— Start —

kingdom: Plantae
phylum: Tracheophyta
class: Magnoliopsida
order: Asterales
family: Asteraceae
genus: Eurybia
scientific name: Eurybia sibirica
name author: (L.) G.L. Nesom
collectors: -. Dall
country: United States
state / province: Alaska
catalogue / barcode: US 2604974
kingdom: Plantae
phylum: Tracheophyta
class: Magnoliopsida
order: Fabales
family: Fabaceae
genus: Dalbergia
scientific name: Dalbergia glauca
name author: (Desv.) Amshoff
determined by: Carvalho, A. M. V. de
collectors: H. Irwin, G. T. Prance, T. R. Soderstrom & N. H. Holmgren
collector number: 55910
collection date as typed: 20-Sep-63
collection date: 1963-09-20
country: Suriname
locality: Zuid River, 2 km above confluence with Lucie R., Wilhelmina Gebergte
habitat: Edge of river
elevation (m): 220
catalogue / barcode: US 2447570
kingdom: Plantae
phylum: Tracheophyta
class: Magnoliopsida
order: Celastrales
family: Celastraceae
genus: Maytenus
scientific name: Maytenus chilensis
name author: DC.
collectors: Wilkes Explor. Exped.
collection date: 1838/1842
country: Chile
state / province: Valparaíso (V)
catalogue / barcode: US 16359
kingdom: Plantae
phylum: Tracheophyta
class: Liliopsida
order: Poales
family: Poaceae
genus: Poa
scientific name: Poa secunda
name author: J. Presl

— End —

### Work to be completed
Please retype every line of the records above, keeping each field name and value unchanged and in the same order.

### Written response
kingdom: Plantae
phylum: Tracheophyta
class: Magnoliopsida
order: Asterales
family: Asteraceae
genus: Eurybia
scientific name: Eurybia sibirica
name author: (L.) G.L. Nesom
collectors: -. Dall
country: United States
state / province: Alaska
catalogue / barcode: US 2604974
kingdom: Plantae
phylum: Tracheophyta
class: Magnoliopsida
order: Fabales
family: Fabaceae
genus: Dalbergia
scientific name: Dalbergia glauca
name author: (Desv.) Amshoff
determined by: Carvalho, A. M. V. de
collectors: H. Irwin, G. T. Prance, T. R. Soderstrom & N. H. Holmgren
collector number: 55910
collection date as typed: 20-Sep-63
collection date: 1963-09-20
country: Suriname
locality: Zuid River, 2 km above confluence with Lucie R., Wilhelmina Gebergte
habitat: Edge of river
elevation (m): 220
catalogue / barcode: US 2447570
kingdom: Plantae
phylum: Tracheophyta
class: Magnoliopsida
order: Celastrales
family: Celastraceae
genus: Maytenus
scientific name: Maytenus chilensis
name author: DC.
collectors: Wilkes Explor. Exped.
collection date: 1838/1842
country: Chile
state / province: Valparaíso (V)
catalogue / barcode: US 16359
kingdom: Plantae
phylum: Tracheophyta
class: Liliopsida
order: Poales
family: Poaceae
genus: Poa
scientific name: Poa secunda
name author: J. Presl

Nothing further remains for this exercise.